Three years ago, the Global Vaccine Data Network (“GVDN”) was granted unfettered access to health records by numerous governments. Yet, GVDN has failed to produce any full and meaningful analysis of covid vaccine injuries.
There is a need for a comprehensive health service audit, Dr. Guy Hatchard says. “It is time for governments to insist that health services provide them with up-to-date information on the extent of healthcare usage and all-cause mortality, and that also needs to be related to covid vaccine status.”
What is GVDN?
GVDN is a global partnership to monitor the safety and effectiveness of vaccines across hundreds of millions of people rather than just the tens of thousands involved in large clinical trials. GVDN covers 31 sites in 26 countries across six continents, representing more than 300 million people.
It is a member of the World Health Organisation’s (“WHO’s”) Vaccine Safety Net which means it has been evaluated by WHO and meets WHO’s Global Advisory Committee on Vaccine Safety (“GACVS”) criteria for “good information practices.”
GVDN received seeding money from the Gates Foundation in 2019. According to an extract from a GACVS meeting in June 2019:
GACVS was informed about a new global vaccine data network (GVDN) … An inaugural meeting was held in Annecy (France) in January 2018* … Representatives from academia, research centres, industry and GAVI in 16 countries in all 6 WHO regions attended.
[Note: GVDN’s website states that the inaugural meeting was held in January 2019.]
The meeting reached agreement on a collaborative model for conducting studies of vaccine safety, efficacy and risk-benefit; a governance model that ensures full participation of sites and efficient development of study protocols; data models to protect individual privacy but allow collaborative agreements on common data models (standardisation of data to allow pooling of results); and a pilot study to investigate the link between influenza vaccines and Guillain–Barré syndrome.
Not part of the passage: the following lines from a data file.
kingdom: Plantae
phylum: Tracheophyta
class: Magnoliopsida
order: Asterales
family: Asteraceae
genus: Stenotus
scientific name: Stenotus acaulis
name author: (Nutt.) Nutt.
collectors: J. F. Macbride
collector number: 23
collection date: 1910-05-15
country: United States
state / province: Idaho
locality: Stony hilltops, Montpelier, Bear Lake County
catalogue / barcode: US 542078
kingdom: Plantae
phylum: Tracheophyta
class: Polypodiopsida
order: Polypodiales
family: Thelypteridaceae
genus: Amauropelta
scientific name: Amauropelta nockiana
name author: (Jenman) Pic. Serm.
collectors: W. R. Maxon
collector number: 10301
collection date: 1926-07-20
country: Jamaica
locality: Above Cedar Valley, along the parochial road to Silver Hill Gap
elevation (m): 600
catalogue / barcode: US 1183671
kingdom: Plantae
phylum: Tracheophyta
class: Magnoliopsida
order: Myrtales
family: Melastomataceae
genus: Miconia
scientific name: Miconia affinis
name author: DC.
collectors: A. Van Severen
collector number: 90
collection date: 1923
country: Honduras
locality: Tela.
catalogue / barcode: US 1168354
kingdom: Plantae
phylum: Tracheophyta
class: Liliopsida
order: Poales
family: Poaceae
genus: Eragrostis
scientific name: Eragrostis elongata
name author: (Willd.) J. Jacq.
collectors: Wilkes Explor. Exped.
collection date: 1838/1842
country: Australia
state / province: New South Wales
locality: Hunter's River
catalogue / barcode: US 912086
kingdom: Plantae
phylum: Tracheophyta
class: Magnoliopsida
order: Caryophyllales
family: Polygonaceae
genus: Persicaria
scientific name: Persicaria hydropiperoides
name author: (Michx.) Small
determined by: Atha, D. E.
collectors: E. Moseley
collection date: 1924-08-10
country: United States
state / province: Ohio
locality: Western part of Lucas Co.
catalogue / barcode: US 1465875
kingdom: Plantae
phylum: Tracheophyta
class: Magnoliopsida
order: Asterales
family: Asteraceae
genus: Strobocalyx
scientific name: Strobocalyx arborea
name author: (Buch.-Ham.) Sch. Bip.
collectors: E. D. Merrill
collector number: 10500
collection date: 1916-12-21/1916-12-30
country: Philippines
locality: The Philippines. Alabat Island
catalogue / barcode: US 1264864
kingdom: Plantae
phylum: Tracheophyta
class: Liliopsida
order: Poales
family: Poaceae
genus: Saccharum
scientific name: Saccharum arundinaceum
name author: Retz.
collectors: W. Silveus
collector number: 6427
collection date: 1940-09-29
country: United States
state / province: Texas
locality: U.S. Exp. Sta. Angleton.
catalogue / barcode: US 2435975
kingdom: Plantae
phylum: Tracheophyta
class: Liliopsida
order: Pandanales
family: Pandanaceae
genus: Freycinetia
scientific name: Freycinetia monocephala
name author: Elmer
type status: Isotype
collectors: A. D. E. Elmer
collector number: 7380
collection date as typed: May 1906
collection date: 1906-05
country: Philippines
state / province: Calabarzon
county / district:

The advantages for countries would be access to the entire GVDN. [GACVS] also considered that the regulatory imperative for post-licensure surveillance could sustain support for a GVDN through a common pool. The requirement for this type of active surveillance in GAVI-eligible countries as a condition for receiving vaccines could drive capacity-building in those countries.Use of distributed data networks, World Health Organisation, 2019
In April 2021, the GVDN received significant funding from the US Centres for Disease Control and Prevention (“CDC”) for the project over three years, entitled Global Covid Vaccine Safety (“GCoVS”). In August 2022, the CDC granted additional funding to extend the GCoVS project by two years and expand the number of sites participating globally.
GVDN relies on research grants for specific vaccine safety monitoring projects and is hosted by UniServices, a not-for-profit stand-alone company that is wholly owned by the University of Auckland. Funding for New Zealand-focused research has been received from Te Whatu Ora Health New Zealand, previously the New Zealand Ministry of Health.